Influences of Tropical Cyclone Fullness on Secondary Eyewall Formation in Idealized Numerical Simulations

Four idealized TC experiments using version 3.9.1 of the Weather Research and Forecasting (WRF-ARW) model (Skamarock et al., 2008) are conducted. The model domain utilizes a triple-nested configuration (361 × 361, 301 × 301, 361 × 361), with horizontal grid resolutions of 18 km, 6 km, and 2 km, respectively. The outermost domain employs symmetric boundary conditions, while the inner domains utilize vortex-following. The model consists of 45 layers vertically with the height of the lowest 10 layers below 1.5 km to enhance the vertical resolution in the boundary layer for the boundary layer response is a critical factor influencing SEF. Taking into account the potential influence of β-effect on SEF, all experiments are conducted on the -plane at 20°N. The initial sea surface temperature (SST) is set to 29°C over a quiescent ocean, and the initial large-scale thermodynamic conditions are based on Dunion et al. (2011).

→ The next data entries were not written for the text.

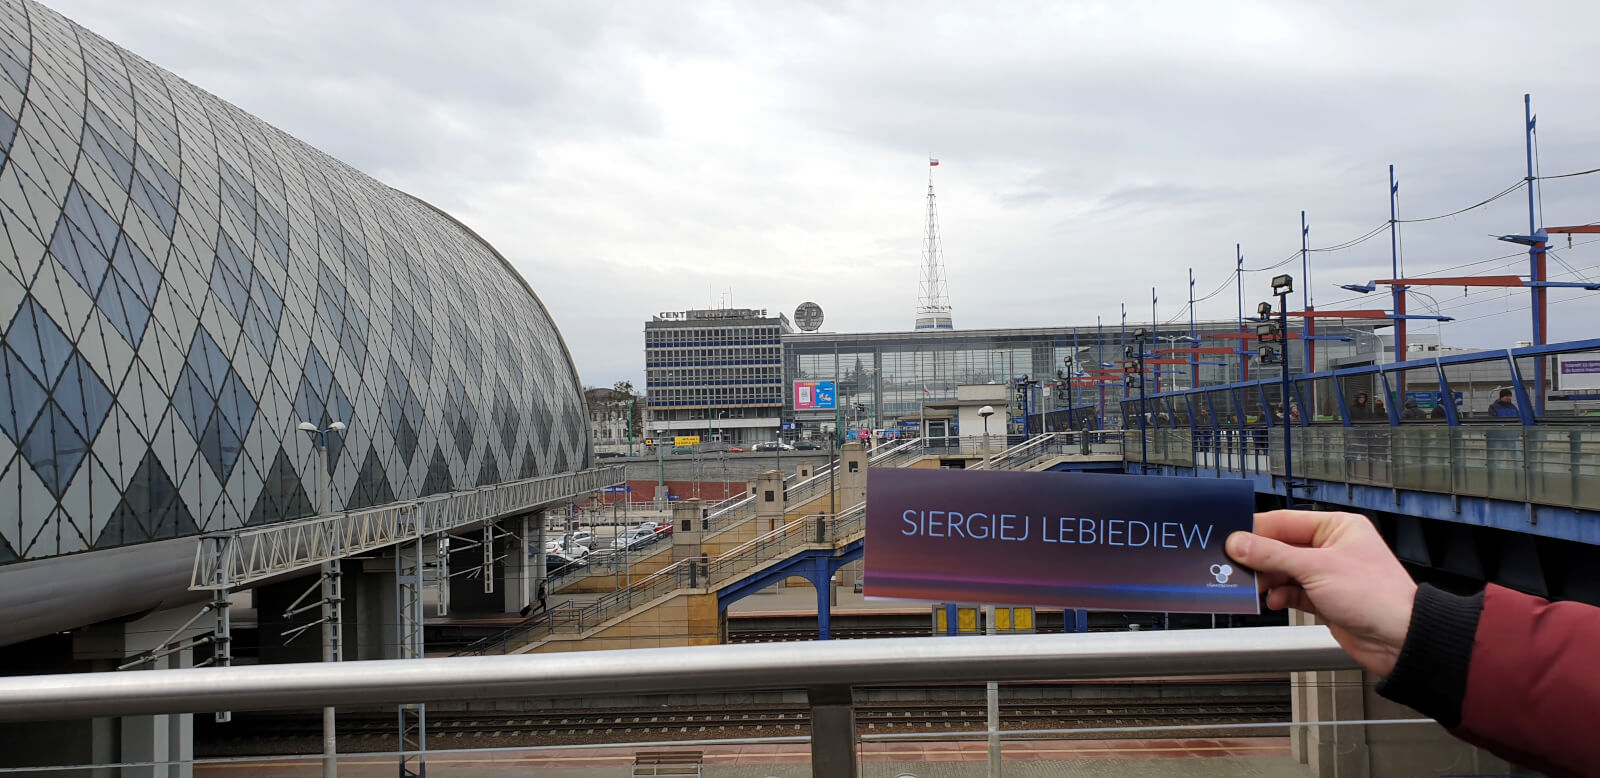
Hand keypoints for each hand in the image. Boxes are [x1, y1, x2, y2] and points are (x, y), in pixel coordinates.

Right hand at [1226, 510, 1416, 676]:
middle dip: (1259, 559)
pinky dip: (1280, 595)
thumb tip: (1239, 543)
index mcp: (1336, 527)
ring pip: (1283, 570)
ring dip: (1267, 580)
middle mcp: (1331, 547)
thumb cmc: (1377, 597)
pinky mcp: (1323, 598)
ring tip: (1253, 587)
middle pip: (1281, 547)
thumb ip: (1273, 555)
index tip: (1230, 540)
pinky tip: (1274, 601)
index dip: (1255, 531)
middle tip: (1235, 567)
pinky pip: (1291, 591)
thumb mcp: (1316, 568)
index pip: (1284, 521)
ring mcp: (1327, 574)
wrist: (1399, 640)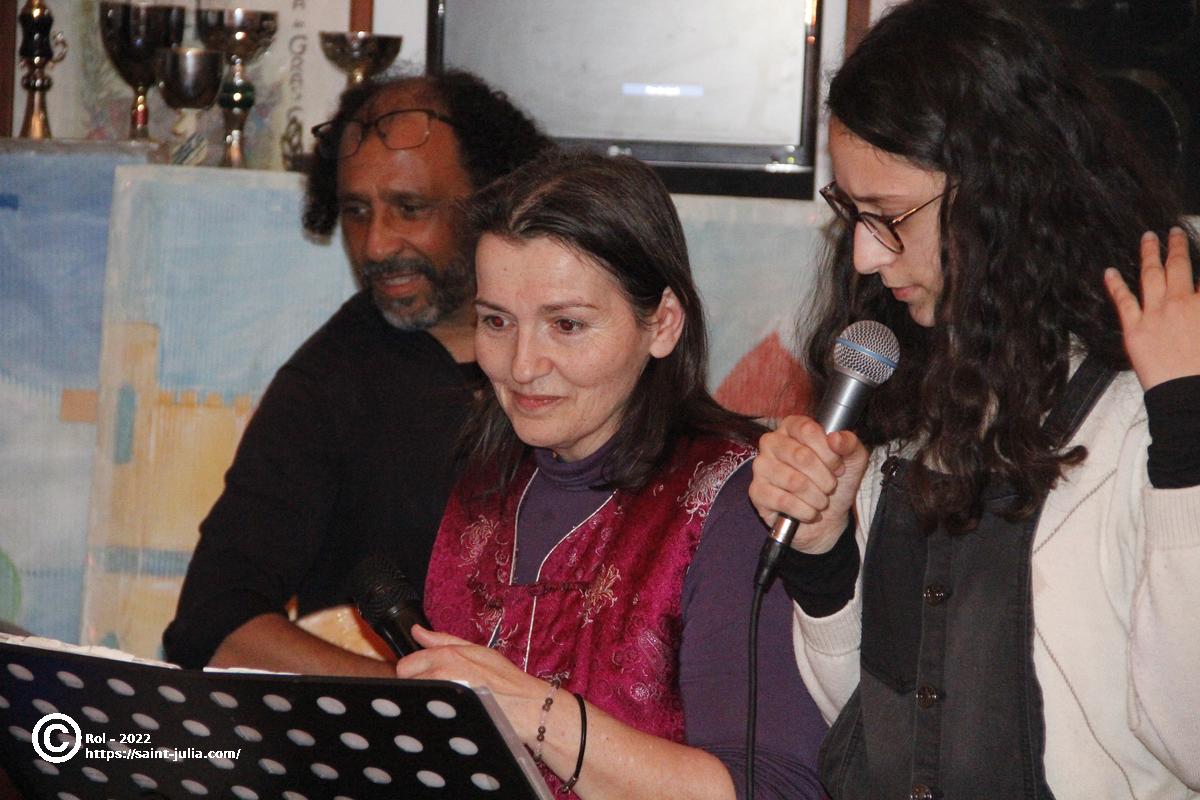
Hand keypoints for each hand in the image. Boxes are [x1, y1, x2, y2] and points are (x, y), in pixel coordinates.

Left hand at [394, 626, 549, 742]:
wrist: (527, 707)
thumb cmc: (507, 681)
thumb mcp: (478, 650)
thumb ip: (443, 640)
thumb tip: (417, 631)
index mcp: (446, 655)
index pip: (405, 664)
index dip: (414, 672)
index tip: (427, 677)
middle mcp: (440, 673)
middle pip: (406, 683)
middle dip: (417, 686)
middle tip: (440, 691)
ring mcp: (442, 695)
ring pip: (414, 699)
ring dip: (426, 701)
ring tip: (448, 703)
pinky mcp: (446, 716)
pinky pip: (425, 715)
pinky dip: (433, 715)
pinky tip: (450, 714)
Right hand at [749, 415, 868, 553]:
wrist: (827, 517)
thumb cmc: (835, 481)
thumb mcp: (853, 459)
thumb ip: (849, 443)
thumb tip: (835, 438)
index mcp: (792, 426)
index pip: (807, 430)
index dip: (828, 452)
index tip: (838, 467)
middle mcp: (772, 442)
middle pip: (801, 456)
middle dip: (825, 478)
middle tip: (830, 487)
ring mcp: (761, 466)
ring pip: (794, 481)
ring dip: (817, 497)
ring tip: (821, 501)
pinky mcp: (756, 491)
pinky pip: (783, 501)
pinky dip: (804, 511)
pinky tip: (809, 512)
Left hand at [1105, 227, 1199, 389]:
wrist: (1189, 396)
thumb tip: (1197, 300)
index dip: (1199, 254)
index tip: (1194, 244)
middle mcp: (1183, 302)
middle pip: (1180, 265)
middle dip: (1177, 245)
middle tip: (1174, 232)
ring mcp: (1157, 313)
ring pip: (1152, 275)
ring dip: (1149, 253)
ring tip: (1147, 237)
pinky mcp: (1135, 329)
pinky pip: (1123, 300)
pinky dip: (1115, 284)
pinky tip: (1109, 271)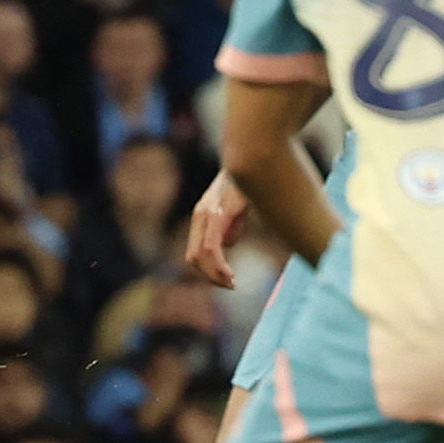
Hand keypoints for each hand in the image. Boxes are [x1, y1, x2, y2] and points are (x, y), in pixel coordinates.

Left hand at [185, 170, 253, 287]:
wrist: (250, 157)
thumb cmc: (248, 179)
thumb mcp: (237, 205)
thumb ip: (233, 223)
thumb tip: (229, 242)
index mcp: (204, 214)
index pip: (195, 250)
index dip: (207, 269)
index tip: (226, 279)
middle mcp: (201, 215)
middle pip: (193, 257)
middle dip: (210, 276)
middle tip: (229, 285)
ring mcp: (208, 215)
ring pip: (200, 256)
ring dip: (214, 275)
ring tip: (230, 283)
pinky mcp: (218, 215)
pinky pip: (212, 248)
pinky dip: (218, 266)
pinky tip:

The physical parameterization schemes employed include the Thompson scheme (Thompson, 2004, 2008) for cloud microphysics, Rapid Radiative Transfer Model scheme (Mlawer et al., 1997) and the Dudhia scheme (Dudhia, 1989) for longwave and shortwave radiation with the cloud-radiation feedback mechanism activated to promote the formation and development of spiral rainbands in the outer eyewall region (Wang and Li, 2024), Monin-Obukhov scheme (Janjić, 1996) for surface fluxes, and Mellor-Yamada-Janjic scheme (Janjić, 2002) for planetary boundary layer parameterization. The Kain-Fritsch cumulus parameterization scheme (Kain, 2004) is applied exclusively in the outermost grid.